Not sure how many generations the yeast went through. I didn't ask.

I did keep some beer on top of the yeast. When I got it it was all very liquid and murky but after it chilled everything separated. There was about 2.5 inches of beer to 5 inches of yeast but it was VERY clumpy and dry when I added it to my starter. Does that mean it was dead?
 
What I have left is now basically the consistency of canned cranberry sauce. I'm guessing this isn't good.

I guess I need to do some more reading about yeast. Should I spring for another vial and hope for the best?
 
What I have left is now basically the consistency of canned cranberry sauce. I'm guessing this isn't good.

I guess I need to do some more reading about yeast. Should I spring for another vial and hope for the best?
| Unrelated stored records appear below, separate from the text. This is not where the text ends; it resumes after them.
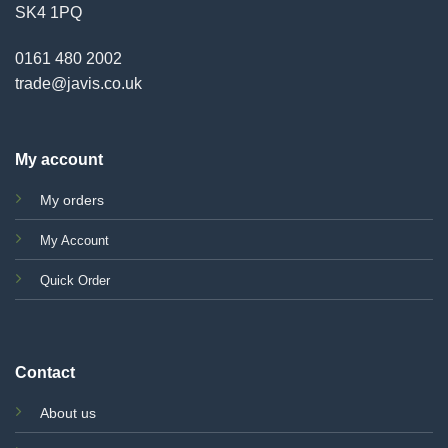
SK4 1PQ
0161 480 2002
trade@javis.co.uk
My account
My orders
My Account
Quick Order
Contact
About us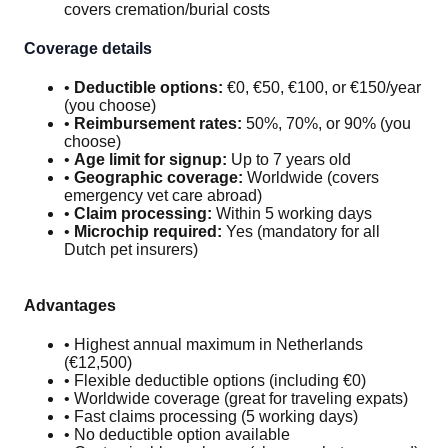
covers cremation/burial costs
Coverage details
•
Deductible options:
€0, €50, €100, or €150/year
(you choose)
•
Reimbursement rates:
50%, 70%, or 90% (you
choose)
•
Age limit for signup:
Up to 7 years old
•
Geographic coverage:
Worldwide (covers
emergency vet care abroad)
•
Claim processing:
Within 5 working days
•
Microchip required:
Yes (mandatory for all
Dutch pet insurers)
Advantages
• Highest annual maximum in Netherlands
(€12,500)
• Flexible deductible options (including €0)
• Worldwide coverage (great for traveling expats)
• Fast claims processing (5 working days)
• No deductible option available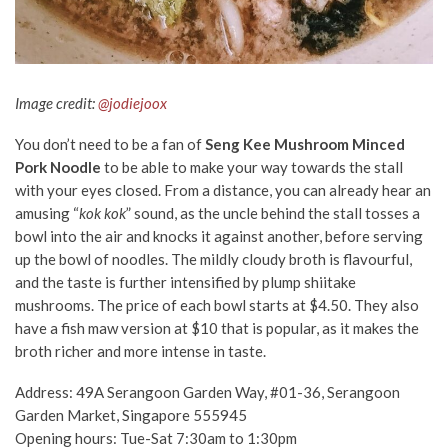
Image credit:
@jodiejoox
You don’t need to be a fan of
Seng Kee Mushroom Minced
Pork Noodle
to be able to make your way towards the stall
with your eyes closed. From a distance, you can already hear an
amusing “
kok kok
” sound, as the uncle behind the stall tosses a
bowl into the air and knocks it against another, before serving
up the bowl of noodles.
The mildly cloudy broth is flavourful,
and the taste is further intensified by plump shiitake
mushrooms. The price of each bowl starts at $4.50. They also
have a fish maw version
at $10
that is popular, as it makes the
broth richer and more intense in taste.
Address: 49A Serangoon Garden Way, #01-36, Serangoon
Garden Market, Singapore 555945
Opening hours: Tue-Sat 7:30am to 1:30pm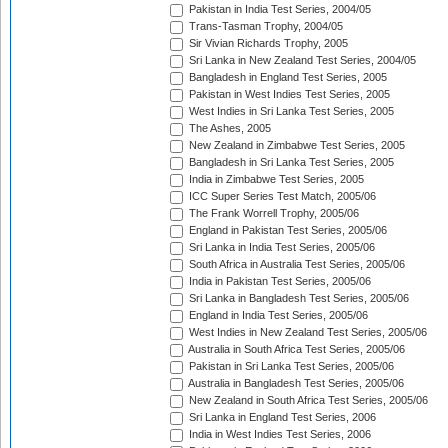
Pakistan in India Test Series, 2004/05
Trans-Tasman Trophy, 2004/05
Sir Vivian Richards Trophy, 2005
Sri Lanka in New Zealand Test Series, 2004/05
Bangladesh in England Test Series, 2005
Pakistan in West Indies Test Series, 2005
West Indies in Sri Lanka Test Series, 2005
The Ashes, 2005
New Zealand in Zimbabwe Test Series, 2005
Bangladesh in Sri Lanka Test Series, 2005
India in Zimbabwe Test Series, 2005
ICC Super Series Test Match, 2005/06
The Frank Worrell Trophy, 2005/06
England in Pakistan Test Series, 2005/06
Sri Lanka in India Test Series, 2005/06
South Africa in Australia Test Series, 2005/06
India in Pakistan Test Series, 2005/06
Sri Lanka in Bangladesh Test Series, 2005/06
England in India Test Series, 2005/06
West Indies in New Zealand Test Series, 2005/06
Australia in South Africa Test Series, 2005/06
Pakistan in Sri Lanka Test Series, 2005/06
Australia in Bangladesh Test Series, 2005/06
New Zealand in South Africa Test Series, 2005/06
Sri Lanka in England Test Series, 2006
India in West Indies Test Series, 2006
I'm assuming that, with 1968, you're doing an ESB or something similar.

At this point, I'd try to save it by pitching a packet of S-04 dry yeast on the batch. I've done an ESB before (one of my favorite styles) with S-04, fermented it at 65*F and it turned out great. If you try to stick with 1968, are you wanting to pitch two packs or take the time to make a starter?
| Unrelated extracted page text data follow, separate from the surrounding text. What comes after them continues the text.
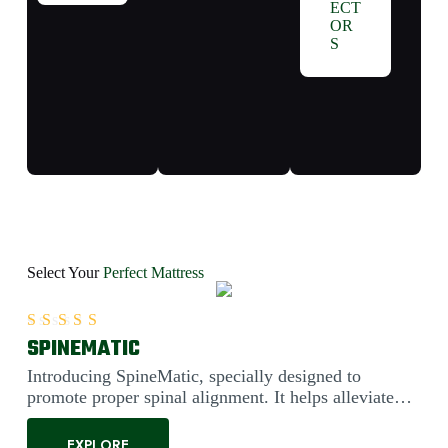
ECT
OR
S
Select Your
Perfect Mattress
SPINEMATIC
Rated
5.00
out of 5
Introducing SpineMatic, specially designed to
promote proper spinal alignment. It helps alleviate
back pain....
EXPLORE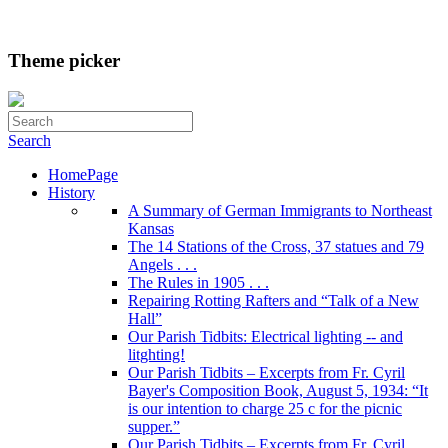
Theme picker
Search
HomePage
History
A Summary of German Immigrants to Northeast
Kansas
The 14 Stations of the Cross, 37 statues and 79
Angels . . .
The Rules in 1905 . . .
Repairing Rotting Rafters and “Talk of a New
Hall”
Our Parish Tidbits: Electrical lighting -- and
litghting!
Our Parish Tidbits – Excerpts from Fr. Cyril
Bayer's Composition Book, August 5, 1934: “It
is our intention to charge 25 c for the picnic
supper.”
Our Parish Tidbits – Excerpts from Fr. Cyril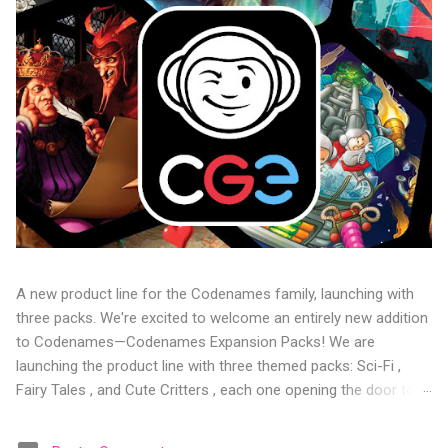
A new product line for the Codenames family, launching with
three packs. We're excited to welcome an entirely new addition
to Codenames—Codenames Expansion Packs! We are
launching the product line with three themed packs: Sci-Fi ,
Fairy Tales , and Cute Critters , each one opening the door to
fresh twists, new themes, and even more “aha!” moments at
the table. Codenames Expansion Packs are bite-sized mini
I'm giving 1968 a go next ESB batch (smack-pack is in the fridge) since I've heard so much good about it, but in this situation, I'd go into "rescue mode".
 
*UPDATE*

Well, I took all of your advice and purchased some dry yeast only to come home and find the beer at high krausen! This is by far the longest lag time I've ever experienced with yeast. 3 full days before any activity. Hopefully the beer still comes out ok.

Thanks for all your help!
 
*UPDATE*

Well, I took all of your advice and purchased some dry yeast only to come home and find the beer at high krausen! This is by far the longest lag time I've ever experienced with yeast. 3 full days before any activity. Hopefully the beer still comes out ok.

Thanks for all your help!

Good to hear.

If you stick the dry yeast in the fridge, it will only lose 4% of its viability each year. It's nice to have some handy just in case.